» **Exercises to complete**:
**1)** Copy the records verbatim, from their first line through the line containing "family: Rosaceae", with both of those lines included.
**2)** Continue the passage on the tenets of the As-a-Service economy, beginning after its last sentence.

» **Reading passage**:
As the As-a-Service Economy continues to emerge and evolve, it is the belief of HfS that the model will follow the following tenets:

1. Services and technology are available on an as-needed (plug-and-play) and/or subscription based model.  Traditional commercial models from pricing to contract durations will be replaced by “As-a-Service” solutions meeting an increasing buyer expectation that flexibility is at the core of the service provider proposition.

2. Further automation changes the focus of services staff from cost take-out to value-add. By automating formerly manual tasks and replacing legacy applications, business services staff will have more time to  drive business outcomes, as opposed to keying in data, cross-checking data tables or the other tasks that were integral to service delivery before.

3. End-to-end process delivery becomes standard. Business services teams will be able to design/drive/enhance end-to-end global business processes across multiple technologies including: mobile/SaaS/Internet of Things all supported by a mature global delivery model.

4. Analytics capabilities can be more readily tapped.  Both clients and service providers will no longer have to recruit and then train highly specialized data scientists to perform largely descriptive analytics tasks.   Instead both will be able to use more intuitive As-a-Service applications together with less specialized business service staff to produce analytics to support both operational and market decisions that overcome the data gaps and system complexities of the present environment.

» **Recorded information**:

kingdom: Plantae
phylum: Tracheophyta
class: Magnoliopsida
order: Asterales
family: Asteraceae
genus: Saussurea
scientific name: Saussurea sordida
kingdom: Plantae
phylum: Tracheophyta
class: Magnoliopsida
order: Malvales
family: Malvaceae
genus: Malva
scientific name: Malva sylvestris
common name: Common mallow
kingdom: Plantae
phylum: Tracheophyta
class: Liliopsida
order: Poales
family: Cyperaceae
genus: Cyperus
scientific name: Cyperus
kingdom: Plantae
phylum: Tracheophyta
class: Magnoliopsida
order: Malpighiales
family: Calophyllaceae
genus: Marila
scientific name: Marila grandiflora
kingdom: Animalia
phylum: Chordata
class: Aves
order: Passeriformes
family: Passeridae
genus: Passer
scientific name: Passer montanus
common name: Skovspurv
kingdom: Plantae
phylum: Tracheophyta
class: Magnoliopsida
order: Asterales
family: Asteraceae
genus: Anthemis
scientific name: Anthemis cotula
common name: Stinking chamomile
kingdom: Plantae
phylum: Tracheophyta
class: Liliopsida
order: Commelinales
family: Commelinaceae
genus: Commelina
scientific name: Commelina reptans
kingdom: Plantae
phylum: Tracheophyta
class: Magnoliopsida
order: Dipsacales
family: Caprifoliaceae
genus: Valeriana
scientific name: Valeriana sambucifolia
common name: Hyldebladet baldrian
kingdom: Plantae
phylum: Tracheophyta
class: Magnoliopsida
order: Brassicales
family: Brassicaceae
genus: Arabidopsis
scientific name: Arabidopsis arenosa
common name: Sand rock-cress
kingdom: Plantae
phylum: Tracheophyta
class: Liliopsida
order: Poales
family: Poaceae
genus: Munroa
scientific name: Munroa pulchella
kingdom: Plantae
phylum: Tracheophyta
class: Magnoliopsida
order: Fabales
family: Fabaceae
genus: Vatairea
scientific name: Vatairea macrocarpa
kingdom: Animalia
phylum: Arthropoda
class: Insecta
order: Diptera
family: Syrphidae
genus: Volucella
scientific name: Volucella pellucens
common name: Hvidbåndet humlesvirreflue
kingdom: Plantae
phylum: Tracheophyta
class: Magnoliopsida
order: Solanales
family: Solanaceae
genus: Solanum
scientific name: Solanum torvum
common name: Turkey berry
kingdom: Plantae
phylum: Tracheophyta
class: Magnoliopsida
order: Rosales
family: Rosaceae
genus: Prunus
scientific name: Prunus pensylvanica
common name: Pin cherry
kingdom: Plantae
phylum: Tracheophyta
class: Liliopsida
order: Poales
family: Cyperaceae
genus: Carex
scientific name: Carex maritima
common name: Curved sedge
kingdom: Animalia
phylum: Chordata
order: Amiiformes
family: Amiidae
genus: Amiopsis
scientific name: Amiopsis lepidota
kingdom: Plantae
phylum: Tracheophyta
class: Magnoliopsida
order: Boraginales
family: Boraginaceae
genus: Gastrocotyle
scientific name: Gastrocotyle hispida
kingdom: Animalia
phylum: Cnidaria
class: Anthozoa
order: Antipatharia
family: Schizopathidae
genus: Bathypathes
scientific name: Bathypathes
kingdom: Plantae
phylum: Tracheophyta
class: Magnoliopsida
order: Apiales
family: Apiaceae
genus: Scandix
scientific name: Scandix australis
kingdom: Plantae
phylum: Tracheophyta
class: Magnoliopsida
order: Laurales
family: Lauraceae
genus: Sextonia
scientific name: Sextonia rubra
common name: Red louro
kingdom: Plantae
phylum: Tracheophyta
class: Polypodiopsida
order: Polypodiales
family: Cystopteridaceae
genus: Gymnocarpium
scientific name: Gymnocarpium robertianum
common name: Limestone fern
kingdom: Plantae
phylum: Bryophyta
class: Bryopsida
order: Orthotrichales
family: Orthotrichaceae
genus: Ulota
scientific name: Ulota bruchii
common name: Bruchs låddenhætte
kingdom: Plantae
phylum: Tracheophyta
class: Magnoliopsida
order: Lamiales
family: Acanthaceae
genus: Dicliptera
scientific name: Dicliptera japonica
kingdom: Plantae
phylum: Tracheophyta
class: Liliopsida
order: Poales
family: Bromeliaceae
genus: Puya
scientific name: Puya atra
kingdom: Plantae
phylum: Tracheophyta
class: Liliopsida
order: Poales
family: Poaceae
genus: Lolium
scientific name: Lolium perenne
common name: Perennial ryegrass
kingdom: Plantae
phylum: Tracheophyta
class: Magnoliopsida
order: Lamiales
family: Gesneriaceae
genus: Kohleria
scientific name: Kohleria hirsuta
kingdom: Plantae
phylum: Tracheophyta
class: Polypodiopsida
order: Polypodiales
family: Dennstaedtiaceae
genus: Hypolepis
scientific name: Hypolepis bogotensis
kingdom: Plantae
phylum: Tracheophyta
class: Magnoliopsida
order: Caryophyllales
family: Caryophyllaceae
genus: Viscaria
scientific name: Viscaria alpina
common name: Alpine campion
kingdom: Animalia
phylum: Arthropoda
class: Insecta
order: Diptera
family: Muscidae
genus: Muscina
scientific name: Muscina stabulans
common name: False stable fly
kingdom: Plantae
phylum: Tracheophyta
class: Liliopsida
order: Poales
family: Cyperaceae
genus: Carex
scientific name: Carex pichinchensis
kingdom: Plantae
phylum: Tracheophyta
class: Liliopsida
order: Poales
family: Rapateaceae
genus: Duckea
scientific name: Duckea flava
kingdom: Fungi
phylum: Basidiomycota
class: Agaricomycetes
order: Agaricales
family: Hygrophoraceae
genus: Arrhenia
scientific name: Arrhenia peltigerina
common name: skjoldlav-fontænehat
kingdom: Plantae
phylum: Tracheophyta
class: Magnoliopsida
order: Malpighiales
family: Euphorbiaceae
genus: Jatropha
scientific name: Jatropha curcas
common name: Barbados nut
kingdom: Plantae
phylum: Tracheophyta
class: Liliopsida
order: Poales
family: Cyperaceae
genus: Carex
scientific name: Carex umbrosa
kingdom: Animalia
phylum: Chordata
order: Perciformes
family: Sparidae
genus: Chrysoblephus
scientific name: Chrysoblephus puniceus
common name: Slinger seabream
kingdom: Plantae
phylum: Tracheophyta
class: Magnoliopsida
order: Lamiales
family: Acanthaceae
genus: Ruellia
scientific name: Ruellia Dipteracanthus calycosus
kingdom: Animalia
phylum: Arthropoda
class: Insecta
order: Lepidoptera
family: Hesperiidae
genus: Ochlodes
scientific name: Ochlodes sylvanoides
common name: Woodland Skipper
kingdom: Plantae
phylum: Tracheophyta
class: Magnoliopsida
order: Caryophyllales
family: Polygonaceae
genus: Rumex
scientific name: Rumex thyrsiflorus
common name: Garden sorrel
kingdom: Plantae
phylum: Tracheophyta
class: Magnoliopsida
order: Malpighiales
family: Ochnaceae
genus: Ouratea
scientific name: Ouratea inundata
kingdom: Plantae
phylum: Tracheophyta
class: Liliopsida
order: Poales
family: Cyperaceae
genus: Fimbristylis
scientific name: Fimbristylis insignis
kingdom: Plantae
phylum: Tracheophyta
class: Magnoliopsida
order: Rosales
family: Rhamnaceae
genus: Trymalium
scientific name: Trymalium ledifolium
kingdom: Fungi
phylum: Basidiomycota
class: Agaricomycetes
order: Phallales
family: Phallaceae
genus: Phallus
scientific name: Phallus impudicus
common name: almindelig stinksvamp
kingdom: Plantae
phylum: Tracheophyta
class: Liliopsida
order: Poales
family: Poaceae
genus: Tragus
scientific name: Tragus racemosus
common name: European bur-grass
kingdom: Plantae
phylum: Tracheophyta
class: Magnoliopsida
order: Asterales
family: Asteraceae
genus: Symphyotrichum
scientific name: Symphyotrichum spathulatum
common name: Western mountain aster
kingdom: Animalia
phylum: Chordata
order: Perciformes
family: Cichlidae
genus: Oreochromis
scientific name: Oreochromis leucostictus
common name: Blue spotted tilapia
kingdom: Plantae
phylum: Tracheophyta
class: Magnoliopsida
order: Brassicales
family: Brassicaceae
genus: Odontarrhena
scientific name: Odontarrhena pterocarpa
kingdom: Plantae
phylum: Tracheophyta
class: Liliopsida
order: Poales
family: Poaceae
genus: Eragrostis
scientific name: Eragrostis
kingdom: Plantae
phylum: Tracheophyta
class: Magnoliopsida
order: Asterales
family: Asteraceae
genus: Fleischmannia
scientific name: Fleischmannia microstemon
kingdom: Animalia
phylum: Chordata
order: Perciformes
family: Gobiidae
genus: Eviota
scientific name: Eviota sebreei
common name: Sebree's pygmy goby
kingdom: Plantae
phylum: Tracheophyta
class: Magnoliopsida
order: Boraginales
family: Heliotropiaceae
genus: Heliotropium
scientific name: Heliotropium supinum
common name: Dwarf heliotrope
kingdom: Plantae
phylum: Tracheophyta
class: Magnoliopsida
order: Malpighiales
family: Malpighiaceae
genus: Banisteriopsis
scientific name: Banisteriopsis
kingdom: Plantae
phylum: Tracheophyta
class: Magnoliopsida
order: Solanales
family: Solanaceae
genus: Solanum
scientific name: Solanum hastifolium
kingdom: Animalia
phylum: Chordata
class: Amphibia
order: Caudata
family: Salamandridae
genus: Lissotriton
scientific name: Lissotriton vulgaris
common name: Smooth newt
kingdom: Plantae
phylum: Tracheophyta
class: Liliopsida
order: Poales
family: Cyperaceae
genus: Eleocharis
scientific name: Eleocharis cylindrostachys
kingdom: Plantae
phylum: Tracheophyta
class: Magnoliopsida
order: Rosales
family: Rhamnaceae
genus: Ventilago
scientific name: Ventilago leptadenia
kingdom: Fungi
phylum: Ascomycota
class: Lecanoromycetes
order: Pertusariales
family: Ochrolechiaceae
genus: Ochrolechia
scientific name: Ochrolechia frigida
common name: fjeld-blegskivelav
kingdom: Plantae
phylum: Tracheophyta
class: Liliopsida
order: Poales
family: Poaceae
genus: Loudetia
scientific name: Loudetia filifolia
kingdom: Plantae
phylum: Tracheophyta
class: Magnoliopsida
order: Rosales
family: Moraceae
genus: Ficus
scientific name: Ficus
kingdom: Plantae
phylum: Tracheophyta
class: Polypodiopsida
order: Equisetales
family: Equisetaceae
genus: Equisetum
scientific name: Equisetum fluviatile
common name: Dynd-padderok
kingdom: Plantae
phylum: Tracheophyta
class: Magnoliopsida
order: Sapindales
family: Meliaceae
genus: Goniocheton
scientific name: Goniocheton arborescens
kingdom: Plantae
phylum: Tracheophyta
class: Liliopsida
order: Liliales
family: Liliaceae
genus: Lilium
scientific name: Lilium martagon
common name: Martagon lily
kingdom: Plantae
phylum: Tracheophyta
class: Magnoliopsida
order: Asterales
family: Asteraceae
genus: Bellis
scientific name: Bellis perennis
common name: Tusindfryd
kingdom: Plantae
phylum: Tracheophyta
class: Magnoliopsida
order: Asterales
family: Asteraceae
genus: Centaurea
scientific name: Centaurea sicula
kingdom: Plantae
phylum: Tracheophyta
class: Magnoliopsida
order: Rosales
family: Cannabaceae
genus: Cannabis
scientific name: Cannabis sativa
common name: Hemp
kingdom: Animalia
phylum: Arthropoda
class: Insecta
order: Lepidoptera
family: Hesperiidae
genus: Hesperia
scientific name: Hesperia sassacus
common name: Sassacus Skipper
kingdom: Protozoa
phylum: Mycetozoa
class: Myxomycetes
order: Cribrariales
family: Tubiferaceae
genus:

» **Task answers**:
**1)**
kingdom: Plantae
phylum: Tracheophyta
class: Magnoliopsida
order: Asterales
family: Asteraceae
genus: Saussurea
scientific name: Saussurea sordida
kingdom: Plantae
phylum: Tracheophyta
class: Magnoliopsida
order: Malvales
family: Malvaceae
genus: Malva
scientific name: Malva sylvestris
common name: Common mallow
kingdom: Plantae
phylum: Tracheophyta
class: Liliopsida
order: Poales
family: Cyperaceae
genus: Cyperus
scientific name: Cyperus
kingdom: Plantae
phylum: Tracheophyta
class: Magnoliopsida
order: Malpighiales
family: Calophyllaceae
genus: Marila
scientific name: Marila grandiflora
kingdom: Animalia
phylum: Chordata
class: Aves
order: Passeriformes
family: Passeridae
genus: Passer
scientific name: Passer montanus
common name: Skovspurv
kingdom: Plantae
phylum: Tracheophyta
class: Magnoliopsida
order: Asterales
family: Asteraceae
genus: Anthemis
scientific name: Anthemis cotula
common name: Stinking chamomile
kingdom: Plantae
phylum: Tracheophyta
class: Liliopsida
order: Commelinales
family: Commelinaceae
genus: Commelina
scientific name: Commelina reptans
kingdom: Plantae
phylum: Tracheophyta
class: Magnoliopsida
order: Dipsacales
family: Caprifoliaceae
genus: Valeriana
scientific name: Valeriana sambucifolia
common name: Hyldebladet baldrian
kingdom: Plantae
phylum: Tracheophyta
class: Magnoliopsida
order: Brassicales
family: Brassicaceae
genus: Arabidopsis
scientific name: Arabidopsis arenosa
common name: Sand rock-cress
kingdom: Plantae
phylum: Tracheophyta
class: Liliopsida
order: Poales
family: Poaceae
genus: Munroa
scientific name: Munroa pulchella
kingdom: Plantae
phylum: Tracheophyta
class: Magnoliopsida
order: Fabales
family: Fabaceae
genus: Vatairea
scientific name: Vatairea macrocarpa
kingdom: Animalia
phylum: Arthropoda
class: Insecta
order: Diptera
family: Syrphidae
genus: Volucella
scientific name: Volucella pellucens
common name: Hvidbåndet humlesvirreflue
kingdom: Plantae
phylum: Tracheophyta
class: Magnoliopsida
order: Solanales
family: Solanaceae
genus: Solanum
scientific name: Solanum torvum
common name: Turkey berry
kingdom: Plantae
phylum: Tracheophyta
class: Magnoliopsida
order: Rosales
family: Rosaceae

**2)**
5. Services become fungible. Formerly niche services will be easier to “plug-and-play” into a multi-sourced or GBS model – and can be slithers of process (i.e. FP&A) sourced from specialists that give service buyers more options when building comprehensive solutions that go beyond turning to a one-stop shop service provider, whose niche capabilities may be missing or inferior.

6. Specialization trumps scale. Service providers will deliver more specialized services that are: enabled by technology and priced by outcomes, require less arduous implementations on the front end, and provide more consultative ongoing, “light touch” support that can be delivered inexpensively and virtually.  These will ultimately be smaller in scale than legacy people-based services, but higher-margin and operable on the one-many utility model.

7. Operations talent become “Brokers of Capability”. Services governance staff will need to become “brokers” of service delivery, where they manage multiple supplier relationships (tech implementers, BPOs, process specialists, consultants) to deliver maximum value to their organizations.

8. Incumbency is not a right. In the “As-a-service” economy, service buyers will, over time, migrate to the solutions and service providers which offer the best combination of capabilities and flexibility, so that service buyers are no longer as locked-in to a service provider as they may have been in the past.  While this was less of an issue when service buyers were predominantly sourcing staff augmentation, as their solutions evolved to include more technology, legacy solutions often locked in service buyers to a specific solution, well beyond the point where it was creating any incremental further value.  Service providers will also be expected to be much more transparent as to how migrations to and from their “as-a-service” environments can be undertaken by enterprise clients.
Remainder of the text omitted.